▶ [TASK GOAL] Copy out every line of the listing below word for word, leaving out the pictures.

═════ MATERIAL FOR THE TASK ═════

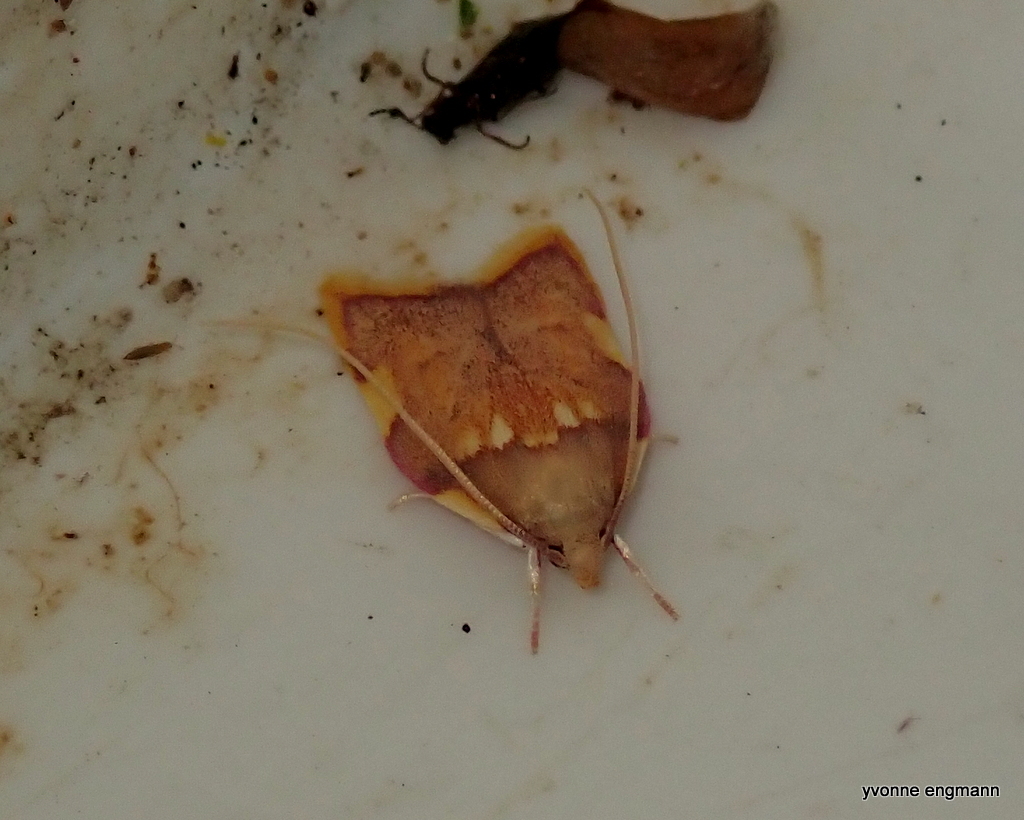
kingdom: Animalia
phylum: Arthropoda
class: Insecta
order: Lepidoptera
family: Peleopodidae
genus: Carcina
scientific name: Carcina quercana
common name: Moth
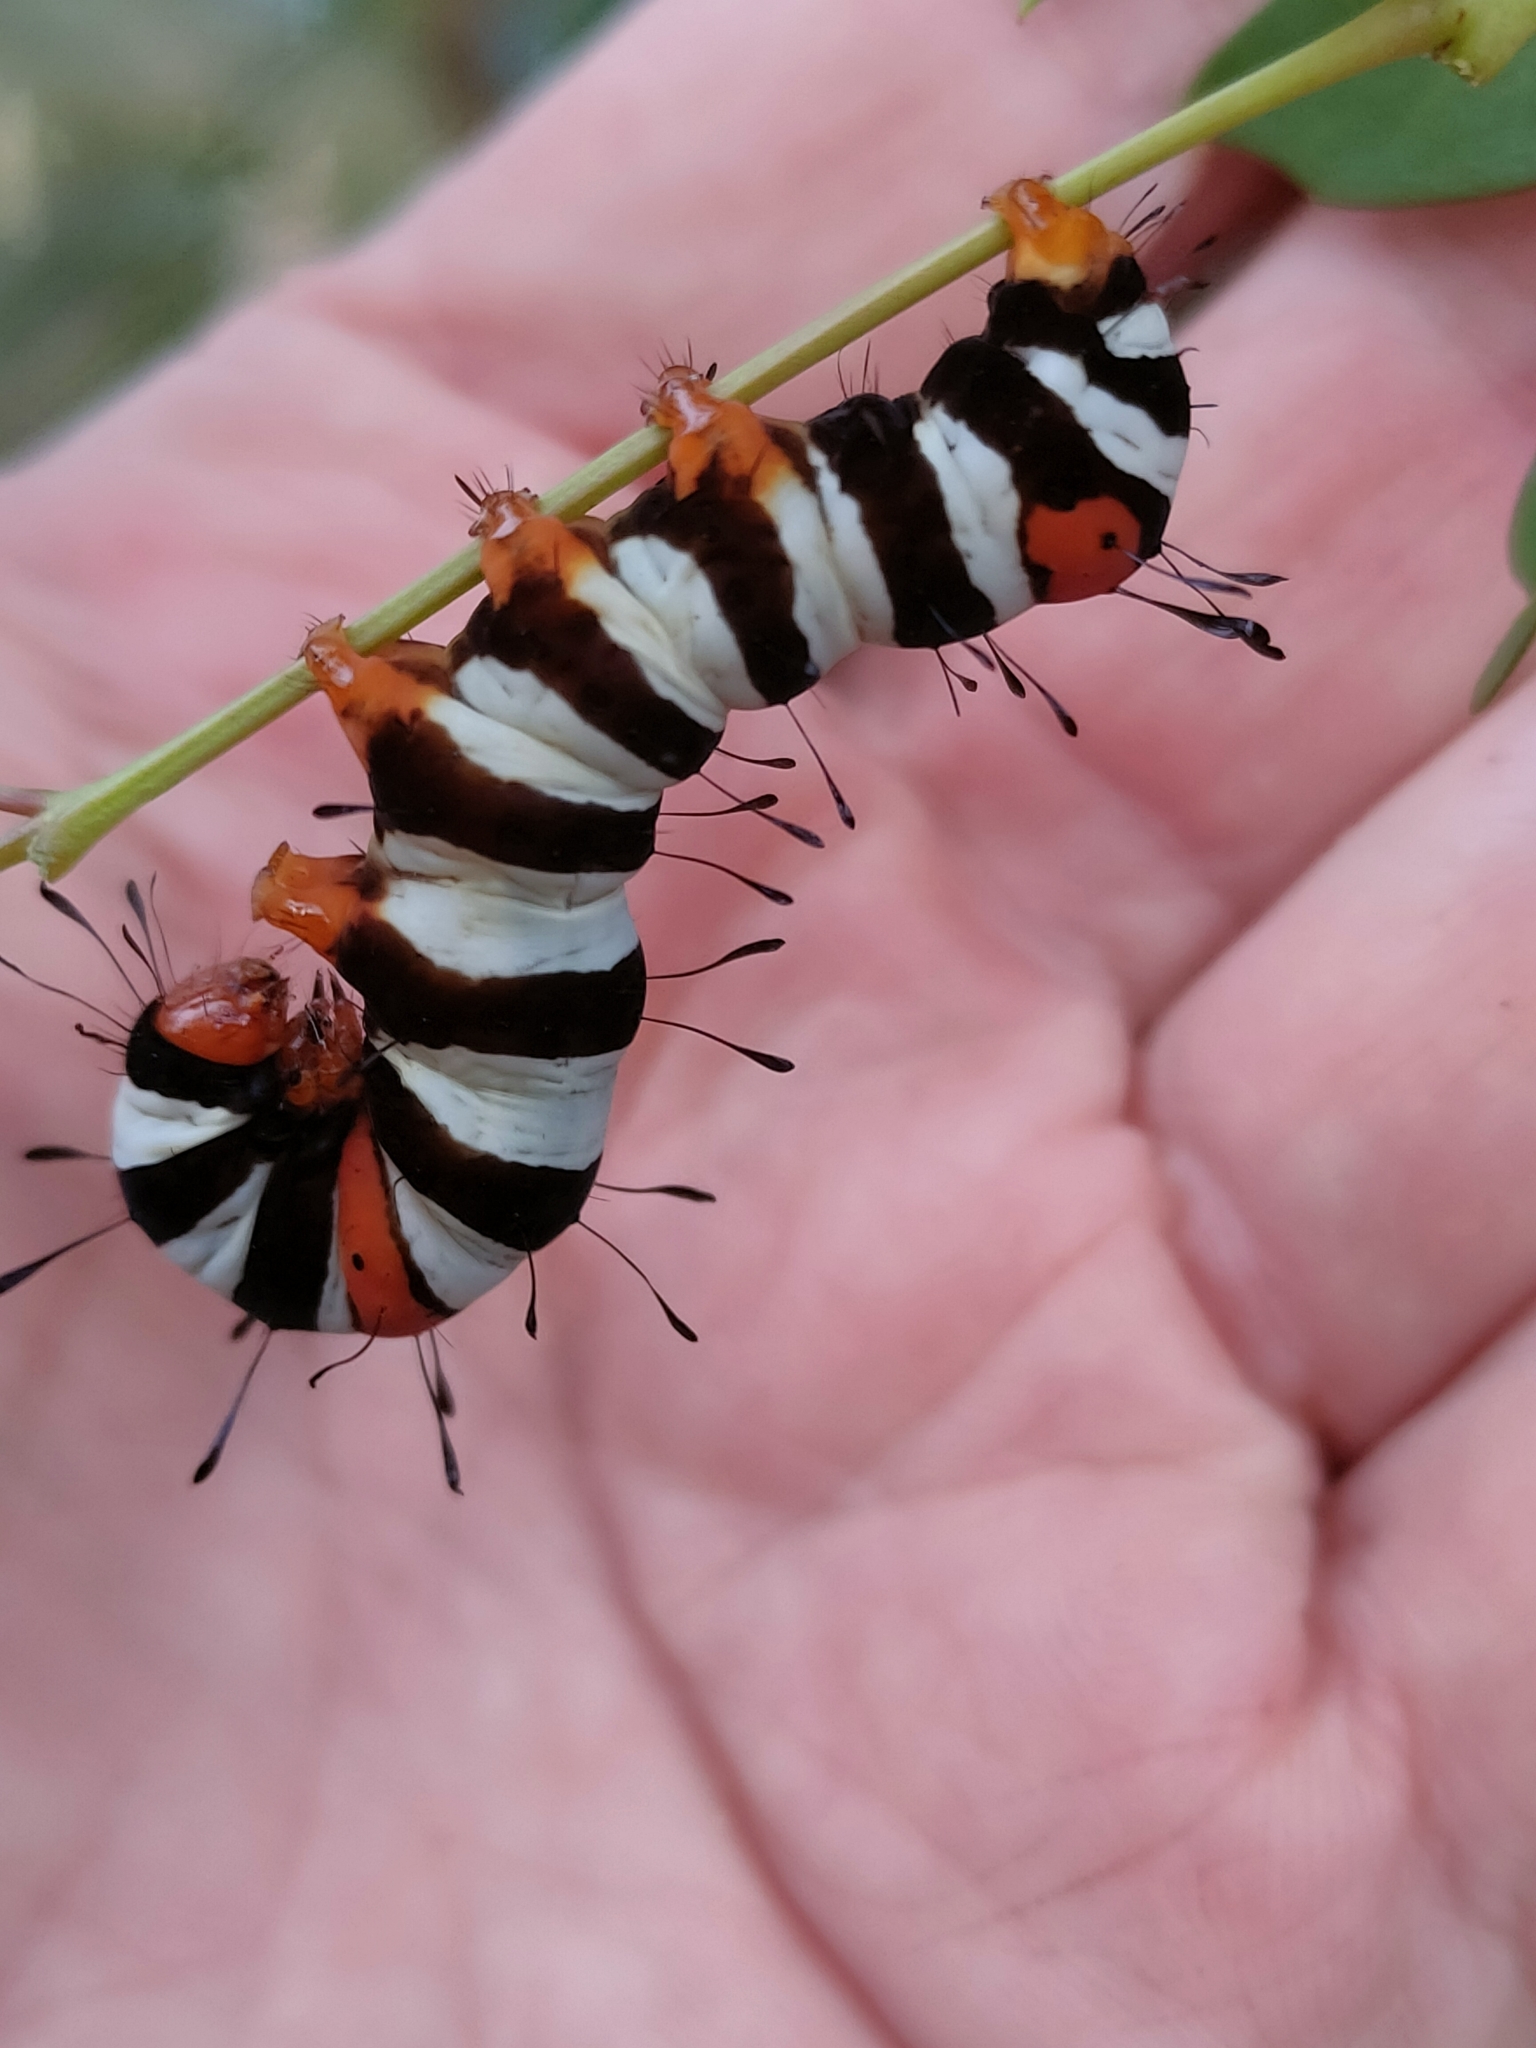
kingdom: Animalia
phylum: Arthropoda
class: Insecta
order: Lepidoptera
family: Noctuidae
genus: Agarista
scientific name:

═════

▶ [ANSWER TO THE EXERCISE]
kingdom: Animalia
phylum: Arthropoda
class: Insecta
order: Lepidoptera
family: Peleopodidae
genus: Carcina
scientific name: Carcina quercana
common name: Moth
kingdom: Animalia
phylum: Arthropoda
class: Insecta
order: Lepidoptera
family: Noctuidae
genus: Agarista
scientific name:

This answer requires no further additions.